Since the economy collapsed a few years ago, Villa Rica officials report they’ve maintained a healthy roster of commercial businesses. In fact, even though every year when business licenses come due for renewal the average number of Villa Rica businesses drops from just over 700 to about 650, by the end of the year the number has recovered to again hover around 700.
This stability has been bolstered by several new business people who for one reason or another have decided to launch a new business, despite an economy that is still struggling to recover.
One such entrepreneur is Tiffany Powers, who opened the used bookstore Books by Design in the downtown district in August 2010. Though she opened right in the heart of the poor economy having never run her own business, she’s managed to stay afloat thus far.
“We’ve definitely been around during the poor economy and we’re surviving,” she said.
When Powers graduated with an interior design degree from the University of Georgia in May 2010 she was faced with a bleak job market. Though she knew it was a poor time to start a business, with parents who were longtime entrepreneurs in Temple she decided to create a job for herself by opening her own business a few months later.
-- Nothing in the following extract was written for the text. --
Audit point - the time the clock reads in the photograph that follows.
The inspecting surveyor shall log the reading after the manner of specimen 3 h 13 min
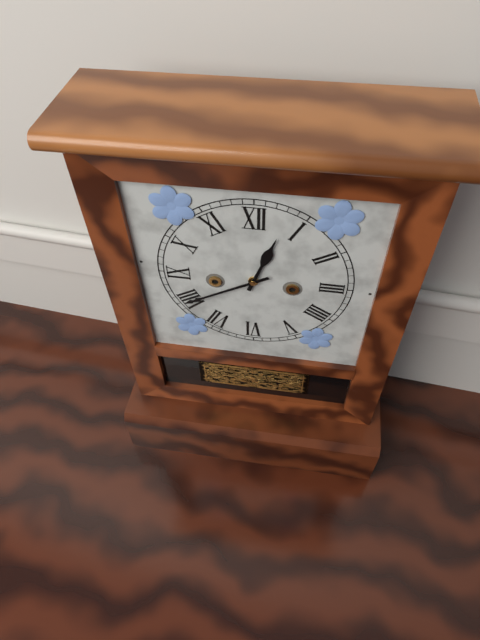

“I had a background in it to help me get started and the job market elsewhere was kind of difficult to break into for recent college graduates,” she said. “I had a little extra spring break money saved up so I just decided to start my own business.”
The hardest part thus far for Powers has been the delicate balancing act of finding a way to get people in the door without going overboard with advertising. She’s relied a lot on word-of-mouth, social media and a little bit of mainstream media advertising mixed in along the way.
In addition to a tough economy, as a book store Books by Design must also compete with newer reading technology such as Kindles and Nooks. Books and other types of disposable income are also usually the hardest hit when the economy goes bad.
Powers is optimistic that as the summer picks up she will begin to see the some benefit from the Borders book store closing in Douglasville last fall. Since winter is traditional her slowest season, this will be the first summer she hasn’t had to compete with the now-defunct retail book chain for people looking for their vacation reading material.
Kyler Hembree, an art teacher at South Paulding Middle School, didn’t let the economy stop her from realizing her dream to open her own art studio for all ages. She opened the doors to Local Color on Main Street this week with a summer art camp for ages four through 19 that will run through June and will begin evening classes for students in late August. She will also offer adult paint nights on Friday nights throughout the summer.
“I just want to share my love of art with kids,” she said. “In publics schools, there are a lot of kids who don’t want to be there. They’re there because they have to be, but I thought if I had my own art business the kids who came would want to be there and would really love to make art. I really want to surround myself by kids who have a passion for it like I do.”
Though Hembree will continue to teach school, she hopes the art studio will one day become her full-time job.
“Right now, it’s just on the side, but eventually I’d like for it to be a full-time job,” she said. “I guess it is a little scary, but I’ve got the good Lord behind me, so I’ve got a great feeling about it. I’m really, really excited.”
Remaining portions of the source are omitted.